**Work instruction**
Within the material below, filter for lines that hold the word "awarded".

**Data to process**

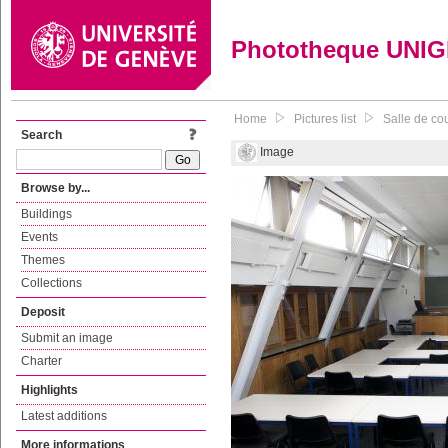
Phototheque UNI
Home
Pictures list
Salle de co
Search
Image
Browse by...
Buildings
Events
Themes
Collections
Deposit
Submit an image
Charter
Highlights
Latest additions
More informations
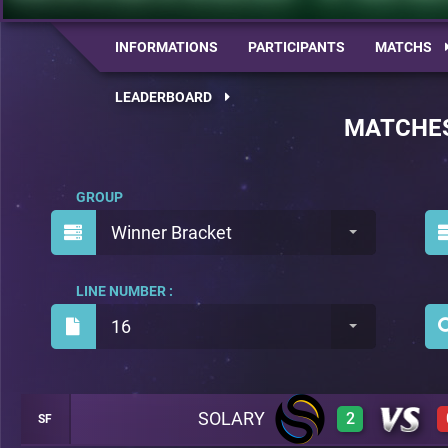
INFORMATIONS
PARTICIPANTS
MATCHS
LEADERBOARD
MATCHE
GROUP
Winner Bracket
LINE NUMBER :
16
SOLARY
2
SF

--

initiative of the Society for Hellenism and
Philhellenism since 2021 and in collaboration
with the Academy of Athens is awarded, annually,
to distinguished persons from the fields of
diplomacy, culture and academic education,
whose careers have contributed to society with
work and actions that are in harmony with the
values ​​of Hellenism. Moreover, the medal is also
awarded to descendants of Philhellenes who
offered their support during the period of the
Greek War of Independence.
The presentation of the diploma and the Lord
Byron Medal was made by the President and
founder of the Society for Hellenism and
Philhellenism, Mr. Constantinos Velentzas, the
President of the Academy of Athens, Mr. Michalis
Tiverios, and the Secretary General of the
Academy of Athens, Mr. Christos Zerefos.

**Response area**
with the Academy of Athens is awarded, annually,
awarded to descendants of Philhellenes who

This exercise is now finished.